◆ **MATERIAL SUPPLIED**:
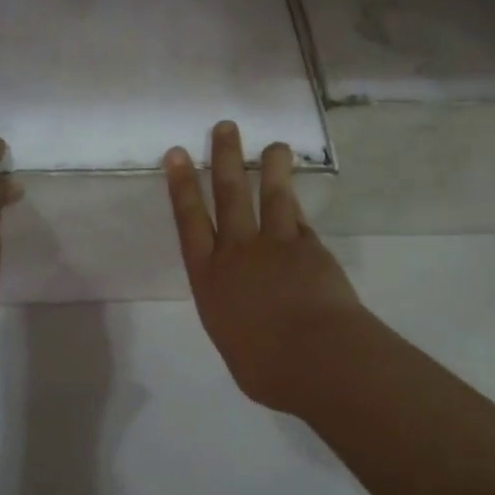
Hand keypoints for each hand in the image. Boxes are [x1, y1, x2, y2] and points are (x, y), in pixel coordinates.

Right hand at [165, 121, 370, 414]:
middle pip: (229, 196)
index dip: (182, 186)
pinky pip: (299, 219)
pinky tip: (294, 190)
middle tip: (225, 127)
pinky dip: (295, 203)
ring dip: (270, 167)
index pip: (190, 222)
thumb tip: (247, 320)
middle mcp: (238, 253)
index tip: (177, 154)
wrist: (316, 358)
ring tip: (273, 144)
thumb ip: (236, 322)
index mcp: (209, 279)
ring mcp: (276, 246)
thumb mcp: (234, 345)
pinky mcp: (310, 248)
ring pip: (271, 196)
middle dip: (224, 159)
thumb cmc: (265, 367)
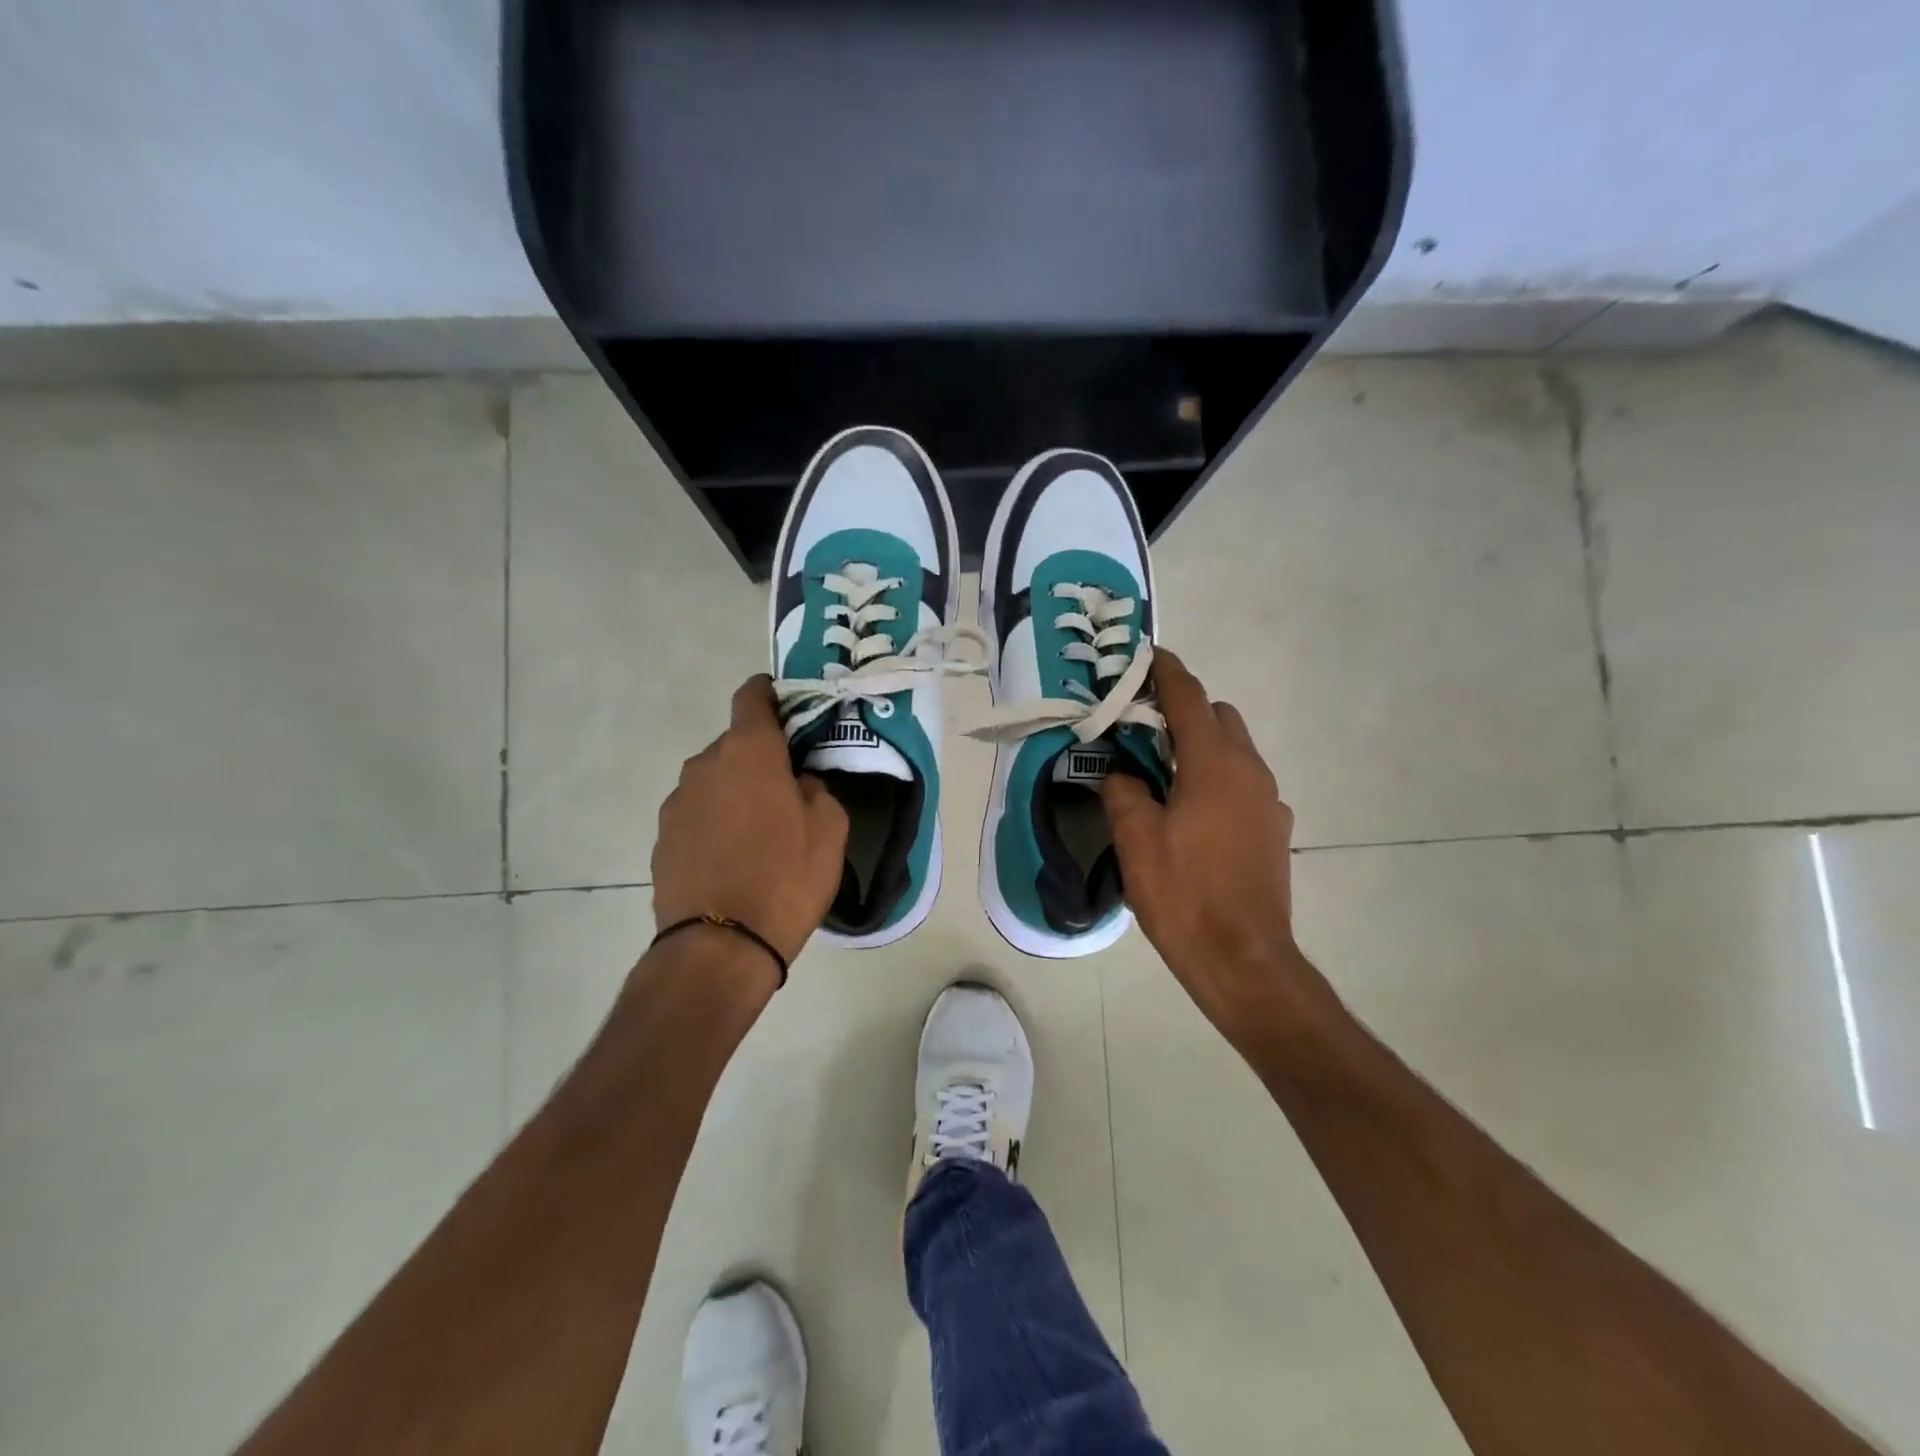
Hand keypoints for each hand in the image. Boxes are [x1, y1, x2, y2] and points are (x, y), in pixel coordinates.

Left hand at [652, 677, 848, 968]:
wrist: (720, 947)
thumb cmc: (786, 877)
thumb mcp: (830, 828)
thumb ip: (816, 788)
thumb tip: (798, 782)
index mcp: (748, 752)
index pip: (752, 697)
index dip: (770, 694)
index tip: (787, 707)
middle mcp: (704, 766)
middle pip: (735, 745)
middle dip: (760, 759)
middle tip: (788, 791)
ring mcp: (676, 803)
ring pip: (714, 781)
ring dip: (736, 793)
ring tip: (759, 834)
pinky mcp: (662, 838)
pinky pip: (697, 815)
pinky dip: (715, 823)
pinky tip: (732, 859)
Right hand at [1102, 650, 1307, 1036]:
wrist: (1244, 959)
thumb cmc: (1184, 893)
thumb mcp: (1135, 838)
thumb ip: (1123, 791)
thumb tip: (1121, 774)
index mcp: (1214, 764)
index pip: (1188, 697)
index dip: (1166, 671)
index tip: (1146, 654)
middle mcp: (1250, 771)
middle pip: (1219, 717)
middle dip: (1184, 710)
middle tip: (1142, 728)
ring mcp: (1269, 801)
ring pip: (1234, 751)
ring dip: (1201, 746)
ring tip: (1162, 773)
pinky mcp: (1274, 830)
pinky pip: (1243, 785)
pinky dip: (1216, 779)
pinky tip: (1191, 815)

◆ **WHAT IS BEING ASKED**: I need exact copies of the lines from the one holding "middle pip: (1219, 717)" through the end of the records above, and nothing beyond them.

◆ **SOLUTION TO THIS EXERCISE**:
middle pip: (1219, 717)
middle dip: (1184, 710)
middle tip: (1142, 728)
ring mcp: (1269, 801)
ring pip: (1234, 751)
ring dip: (1201, 746)
ring tip: (1162, 773)
pinky mcp: (1274, 830)
pinky pip: (1243, 785)
pinky dip: (1216, 779)
pinky tip: (1191, 815)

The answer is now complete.